» **WHAT THE TASK ASKS**:
A faithful copy is required: retype the records from their first line through the line with "12: (439, 264, 2.54)", and omit the pictures.

(Saved entries)
====

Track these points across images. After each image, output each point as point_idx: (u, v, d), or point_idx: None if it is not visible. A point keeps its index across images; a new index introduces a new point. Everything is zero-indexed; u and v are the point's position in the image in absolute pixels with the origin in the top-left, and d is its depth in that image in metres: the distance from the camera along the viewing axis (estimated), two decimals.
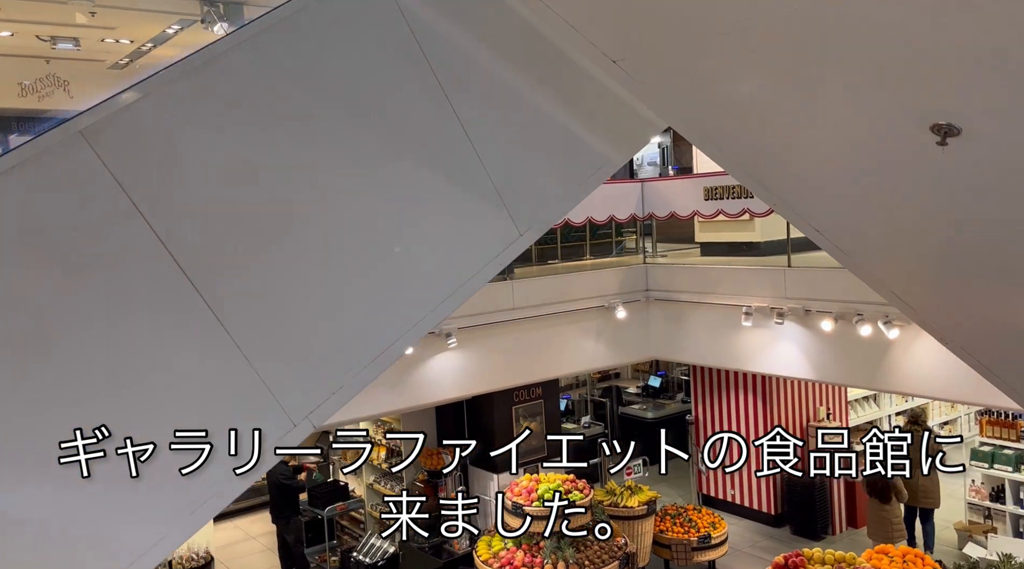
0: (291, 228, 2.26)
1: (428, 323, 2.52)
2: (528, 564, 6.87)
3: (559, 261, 9.74)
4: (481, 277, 2.62)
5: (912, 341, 6.73)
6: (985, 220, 1.99)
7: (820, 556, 5.43)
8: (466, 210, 2.58)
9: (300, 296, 2.27)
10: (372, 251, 2.44)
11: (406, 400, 7.23)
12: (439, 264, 2.54)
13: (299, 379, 2.28)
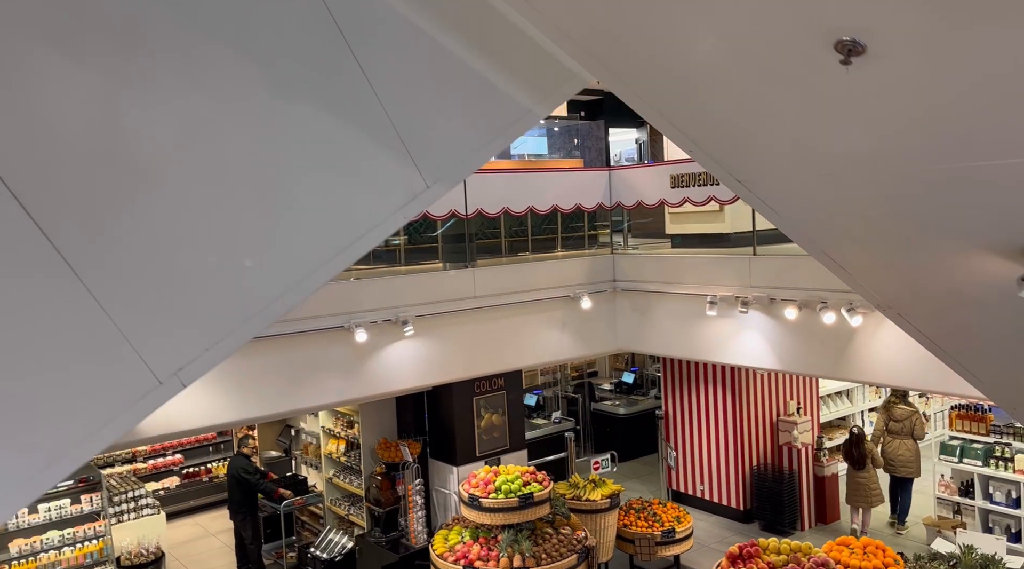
0: (162, 171, 2.06)
1: (320, 277, 2.33)
2: (484, 557, 6.66)
3: (529, 254, 9.56)
4: (382, 230, 2.43)
5: (876, 330, 6.61)
6: (893, 155, 1.83)
7: (775, 546, 5.28)
8: (365, 159, 2.39)
9: (170, 245, 2.07)
10: (256, 199, 2.24)
11: (360, 389, 7.01)
12: (333, 215, 2.35)
13: (166, 334, 2.08)
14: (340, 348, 6.87)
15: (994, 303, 2.53)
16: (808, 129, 1.86)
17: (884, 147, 1.84)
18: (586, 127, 15.61)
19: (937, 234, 2.21)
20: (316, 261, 2.31)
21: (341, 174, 2.37)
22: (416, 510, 7.62)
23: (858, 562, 5.81)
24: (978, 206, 2.04)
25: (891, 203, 2.09)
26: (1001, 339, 2.76)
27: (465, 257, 7.98)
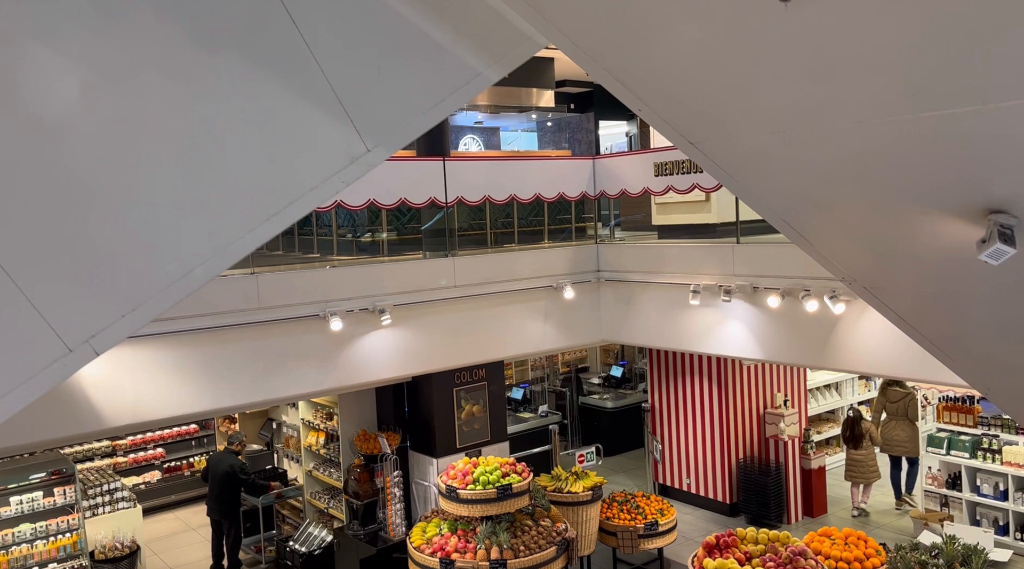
0: (71, 127, 1.94)
1: (248, 243, 2.22)
2: (461, 549, 6.55)
3: (516, 246, 9.45)
4: (318, 194, 2.32)
5: (858, 318, 6.52)
6: (841, 106, 1.72)
7: (753, 536, 5.17)
8: (298, 119, 2.27)
9: (80, 205, 1.95)
10: (176, 159, 2.12)
11: (337, 379, 6.89)
12: (263, 178, 2.23)
13: (77, 300, 1.96)
14: (316, 337, 6.75)
15: (958, 271, 2.42)
16: (751, 79, 1.75)
17: (831, 97, 1.73)
18: (576, 120, 15.49)
19: (895, 197, 2.10)
20: (243, 226, 2.19)
21: (272, 135, 2.25)
22: (394, 502, 7.50)
23: (839, 553, 5.71)
24: (933, 163, 1.93)
25: (844, 162, 1.98)
26: (967, 311, 2.65)
27: (447, 247, 7.87)
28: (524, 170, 8.28)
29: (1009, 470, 8.11)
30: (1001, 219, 2.06)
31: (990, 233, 2.05)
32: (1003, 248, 2.03)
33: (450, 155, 8.18)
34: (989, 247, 2.04)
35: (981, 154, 1.85)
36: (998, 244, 2.03)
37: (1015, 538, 8.13)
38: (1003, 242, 2.04)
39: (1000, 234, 2.05)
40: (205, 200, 2.13)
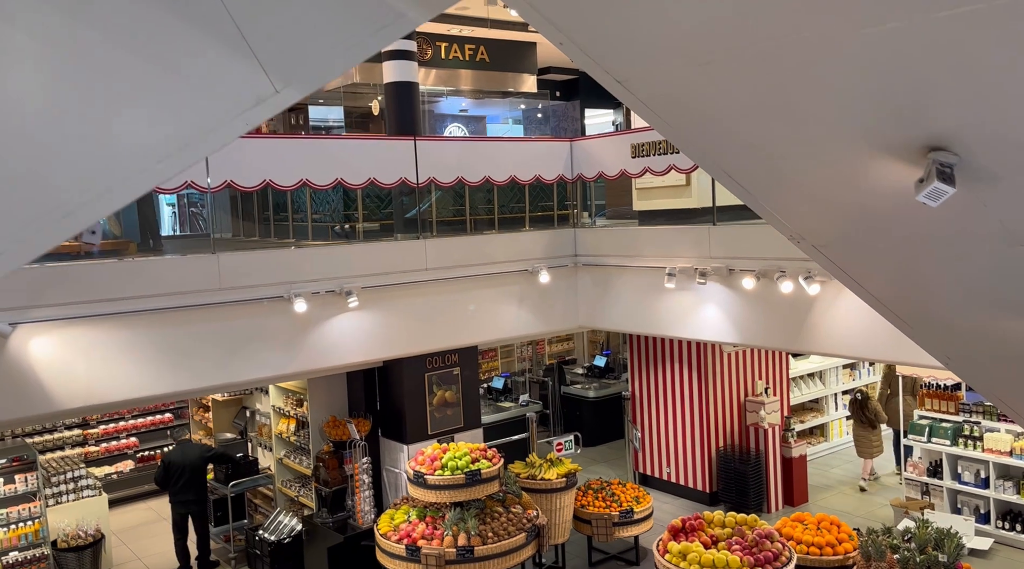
0: None
1: (137, 186, 2.06)
2: (428, 536, 6.40)
3: (496, 232, 9.29)
4: (218, 136, 2.16)
5: (833, 300, 6.38)
6: (755, 19, 1.56)
7: (720, 519, 5.04)
8: (195, 54, 2.11)
9: None
10: (54, 91, 1.96)
11: (302, 363, 6.72)
12: (155, 117, 2.07)
13: None
14: (280, 319, 6.59)
15: (906, 221, 2.27)
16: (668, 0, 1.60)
17: (745, 16, 1.58)
18: (562, 108, 15.33)
19: (826, 134, 1.95)
20: (132, 167, 2.03)
21: (166, 70, 2.09)
22: (363, 490, 7.35)
23: (811, 537, 5.59)
24: (862, 91, 1.78)
25: (769, 95, 1.83)
26: (919, 267, 2.50)
27: (419, 228, 7.70)
28: (499, 152, 8.12)
29: (990, 457, 8.00)
30: (940, 157, 1.91)
31: (928, 172, 1.90)
32: (941, 187, 1.88)
33: (422, 135, 8.01)
34: (926, 186, 1.90)
35: (914, 79, 1.70)
36: (936, 183, 1.88)
37: (996, 526, 8.02)
38: (941, 181, 1.89)
39: (939, 173, 1.90)
40: (87, 137, 1.97)
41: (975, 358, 3.05)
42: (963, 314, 2.67)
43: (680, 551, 4.65)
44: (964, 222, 2.18)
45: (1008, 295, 2.39)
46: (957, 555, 4.95)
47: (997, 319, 2.53)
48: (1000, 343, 2.79)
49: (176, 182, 6.08)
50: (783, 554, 4.69)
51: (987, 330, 2.70)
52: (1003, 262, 2.25)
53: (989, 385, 3.23)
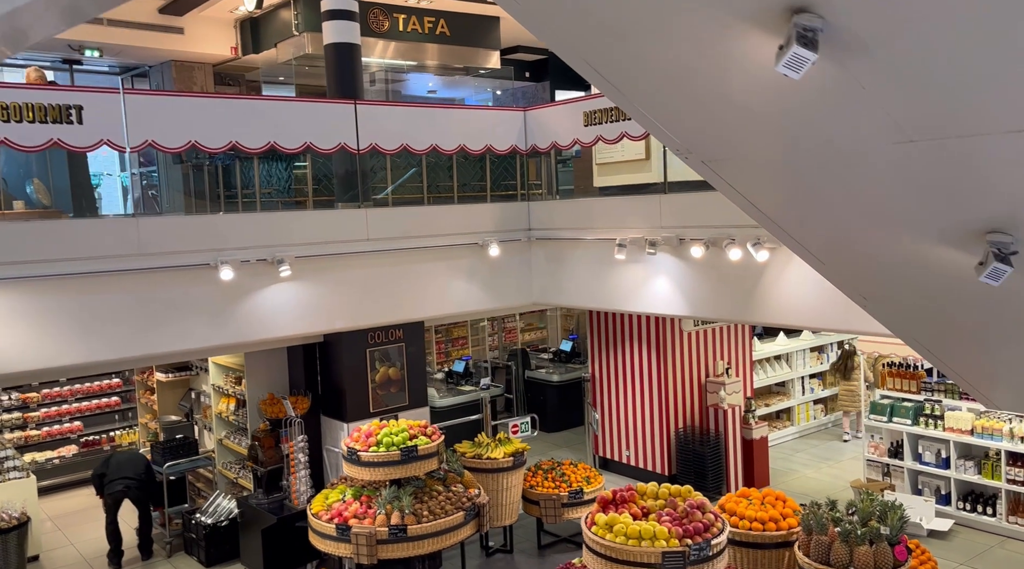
0: None
1: None
2: (360, 514, 6.11)
3: (443, 203, 8.99)
4: None
5: (783, 269, 6.14)
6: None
7: (654, 490, 4.78)
8: None
9: None
10: None
11: (230, 335, 6.41)
12: None
13: None
14: (206, 288, 6.26)
15: (781, 113, 2.00)
16: None
17: None
18: (532, 90, 15.00)
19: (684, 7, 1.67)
20: None
21: None
22: (299, 469, 7.04)
23: (754, 513, 5.34)
24: None
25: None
26: (809, 179, 2.24)
27: (357, 196, 7.39)
28: (448, 120, 7.81)
29: (951, 436, 7.80)
30: (803, 20, 1.63)
31: (789, 37, 1.62)
32: (801, 53, 1.60)
33: (363, 99, 7.69)
34: (786, 54, 1.62)
35: None
36: (795, 48, 1.61)
37: (957, 508, 7.83)
38: (802, 45, 1.61)
39: (799, 37, 1.62)
40: None
41: (889, 296, 2.79)
42: (864, 237, 2.40)
43: (607, 522, 4.39)
44: (849, 117, 1.91)
45: (902, 209, 2.13)
46: (900, 528, 4.71)
47: (896, 239, 2.26)
48: (906, 273, 2.53)
49: (90, 141, 5.74)
50: (715, 525, 4.44)
51: (890, 256, 2.44)
52: (895, 166, 1.99)
53: (906, 326, 2.98)
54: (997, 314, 2.64)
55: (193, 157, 10.50)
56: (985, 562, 6.94)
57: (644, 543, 4.22)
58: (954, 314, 2.75)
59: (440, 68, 12.14)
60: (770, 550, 5.23)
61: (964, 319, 2.76)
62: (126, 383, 10.70)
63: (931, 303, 2.68)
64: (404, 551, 5.98)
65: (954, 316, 2.78)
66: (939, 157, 1.89)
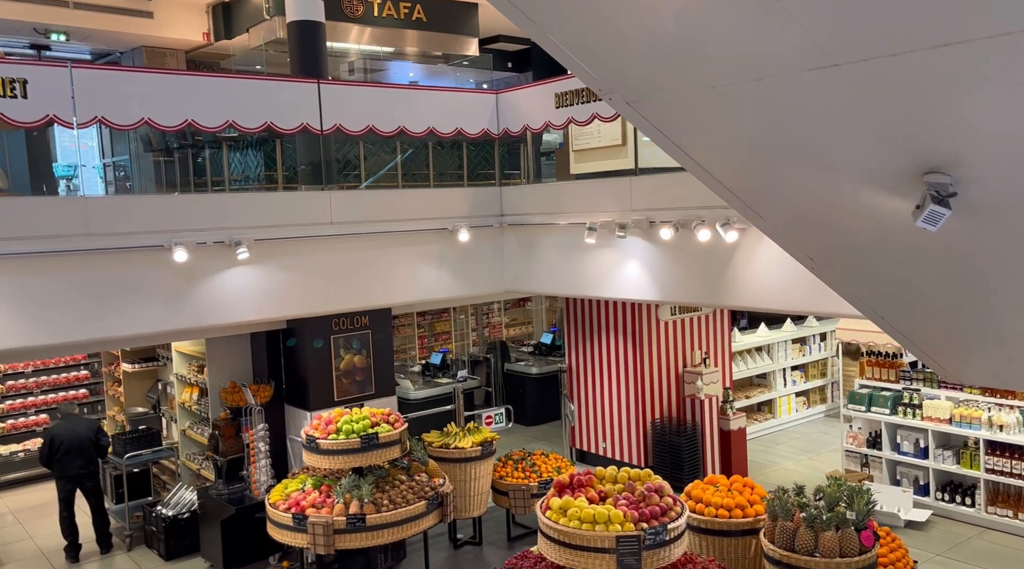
0: None
1: None
2: (318, 504, 5.91)
3: (411, 187, 8.81)
4: None
5: (752, 251, 5.98)
6: None
7: (613, 474, 4.60)
8: None
9: None
10: None
11: (186, 320, 6.21)
12: None
13: None
14: (161, 271, 6.06)
15: (695, 39, 1.82)
16: None
17: None
18: (514, 80, 14.83)
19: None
20: None
21: None
22: (260, 458, 6.84)
23: (720, 499, 5.17)
24: None
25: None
26: (733, 114, 2.06)
27: (320, 177, 7.19)
28: (416, 101, 7.62)
29: (929, 425, 7.65)
30: None
31: None
32: None
33: (328, 78, 7.51)
34: None
35: None
36: None
37: (935, 498, 7.68)
38: None
39: None
40: None
41: (833, 256, 2.62)
42: (800, 186, 2.23)
43: (561, 506, 4.21)
44: (767, 40, 1.73)
45: (829, 147, 1.95)
46: (867, 513, 4.55)
47: (829, 184, 2.09)
48: (846, 227, 2.36)
49: (34, 116, 5.53)
50: (673, 509, 4.26)
51: (827, 207, 2.27)
52: (821, 95, 1.81)
53: (857, 291, 2.81)
54: (950, 274, 2.48)
55: (163, 144, 10.32)
56: (962, 553, 6.79)
57: (599, 527, 4.05)
58: (903, 275, 2.58)
59: (420, 56, 11.97)
60: (736, 538, 5.06)
61: (914, 280, 2.59)
62: (94, 375, 10.47)
63: (877, 261, 2.51)
64: (363, 541, 5.79)
65: (904, 278, 2.62)
66: (866, 82, 1.72)
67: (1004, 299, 2.46)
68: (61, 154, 10.60)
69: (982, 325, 2.78)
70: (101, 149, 10.64)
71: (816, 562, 4.41)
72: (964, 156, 1.88)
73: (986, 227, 2.04)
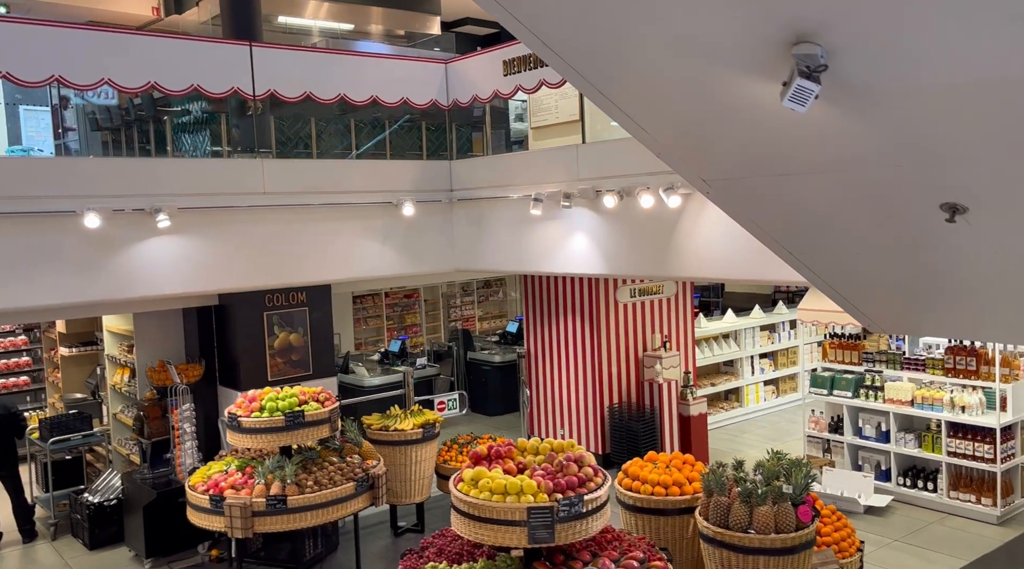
0: None
1: None
2: (239, 485, 5.56)
3: (355, 158, 8.51)
4: None
5: (697, 219, 5.70)
6: None
7: (535, 446, 4.29)
8: None
9: None
10: None
11: (102, 291, 5.84)
12: None
13: None
14: (72, 238, 5.70)
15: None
16: None
17: None
18: None
19: None
20: None
21: None
22: (185, 440, 6.48)
23: (656, 476, 4.87)
24: None
25: None
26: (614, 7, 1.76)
27: (252, 145, 6.85)
28: (359, 68, 7.29)
29: (891, 408, 7.39)
30: None
31: None
32: None
33: (262, 40, 7.18)
34: None
35: None
36: None
37: (897, 483, 7.42)
38: None
39: None
40: None
41: (725, 171, 2.31)
42: (667, 80, 1.93)
43: (472, 477, 3.89)
44: None
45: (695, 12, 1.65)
46: (806, 487, 4.26)
47: (701, 71, 1.79)
48: (725, 123, 2.06)
49: None
50: (592, 480, 3.96)
51: (704, 106, 1.97)
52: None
53: (748, 214, 2.51)
54: (842, 191, 2.18)
55: (108, 120, 9.95)
56: (920, 538, 6.52)
57: (510, 499, 3.73)
58: (799, 196, 2.28)
59: (383, 37, 11.64)
60: (673, 517, 4.76)
61: (810, 201, 2.29)
62: (36, 362, 10.07)
63: (773, 183, 2.21)
64: (284, 524, 5.45)
65: (800, 200, 2.32)
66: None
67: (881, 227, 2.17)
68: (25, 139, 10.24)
69: (881, 258, 2.49)
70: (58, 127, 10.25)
71: (750, 539, 4.11)
72: (831, 20, 1.58)
73: (859, 116, 1.74)
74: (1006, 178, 1.86)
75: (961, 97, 1.64)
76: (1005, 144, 1.76)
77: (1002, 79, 1.57)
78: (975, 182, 1.91)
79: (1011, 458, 6.86)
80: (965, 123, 1.73)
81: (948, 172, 1.89)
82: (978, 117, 1.70)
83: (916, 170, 1.92)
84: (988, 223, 2.03)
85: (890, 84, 1.66)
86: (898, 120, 1.74)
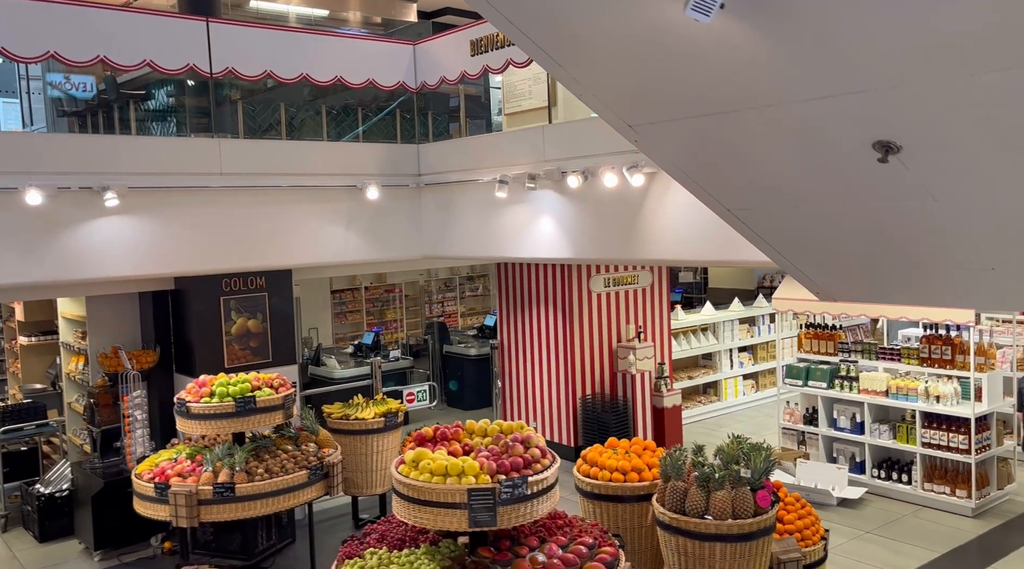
0: None
1: None
2: (186, 473, 5.36)
3: (319, 139, 8.32)
4: None
5: (661, 200, 5.55)
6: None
7: (483, 428, 4.11)
8: None
9: None
10: None
11: (47, 272, 5.62)
12: None
13: None
14: (14, 217, 5.48)
15: None
16: None
17: None
18: None
19: None
20: None
21: None
22: (136, 428, 6.27)
23: (615, 462, 4.70)
24: None
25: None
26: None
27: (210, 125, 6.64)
28: (322, 47, 7.09)
29: (865, 398, 7.25)
30: None
31: None
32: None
33: (220, 16, 6.98)
34: None
35: None
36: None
37: (871, 475, 7.28)
38: None
39: None
40: None
41: (651, 122, 2.14)
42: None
43: (413, 458, 3.71)
44: None
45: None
46: (765, 471, 4.09)
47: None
48: (642, 56, 1.89)
49: None
50: (539, 462, 3.78)
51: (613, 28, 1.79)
52: None
53: (677, 164, 2.34)
54: (769, 129, 2.01)
55: (73, 107, 9.72)
56: (892, 531, 6.38)
57: (450, 480, 3.55)
58: (729, 145, 2.11)
59: (360, 25, 11.45)
60: (631, 504, 4.59)
61: (747, 154, 2.12)
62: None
63: (705, 126, 2.04)
64: (232, 513, 5.24)
65: (736, 152, 2.15)
66: None
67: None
68: None
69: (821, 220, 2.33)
70: None
71: (707, 524, 3.94)
72: None
73: (774, 36, 1.57)
74: (935, 110, 1.69)
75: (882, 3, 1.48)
76: (930, 68, 1.60)
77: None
78: (906, 116, 1.74)
79: (986, 449, 6.73)
80: (888, 39, 1.57)
81: (877, 103, 1.73)
82: (898, 31, 1.54)
83: (842, 104, 1.75)
84: (924, 165, 1.87)
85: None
86: (817, 36, 1.57)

====

» **YOUR RESPONSE**:
Track these points across images. After each image, output each point as point_idx: (u, v, d), or point_idx: None if it is not visible. A point keeps its index across images; a new index introduces a new point. Everything is zero-indexed; u and v are the point's position in the image in absolute pixels with the origin in the top-left, and d is its depth in that image in metres: the distance from the camera along the viewing axis (estimated), two decimals.
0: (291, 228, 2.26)
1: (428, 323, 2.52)
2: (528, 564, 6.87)
3: (559, 261, 9.74)
4: (481, 277, 2.62)
5: (912, 341, 6.73)
6: (985, 220, 1.99)
7: (820, 556, 5.43)
8: (466, 210, 2.58)
9: (300, 296, 2.27)
10: (372, 251, 2.44)
11: (406, 400, 7.23)
12: (439, 264, 2.54)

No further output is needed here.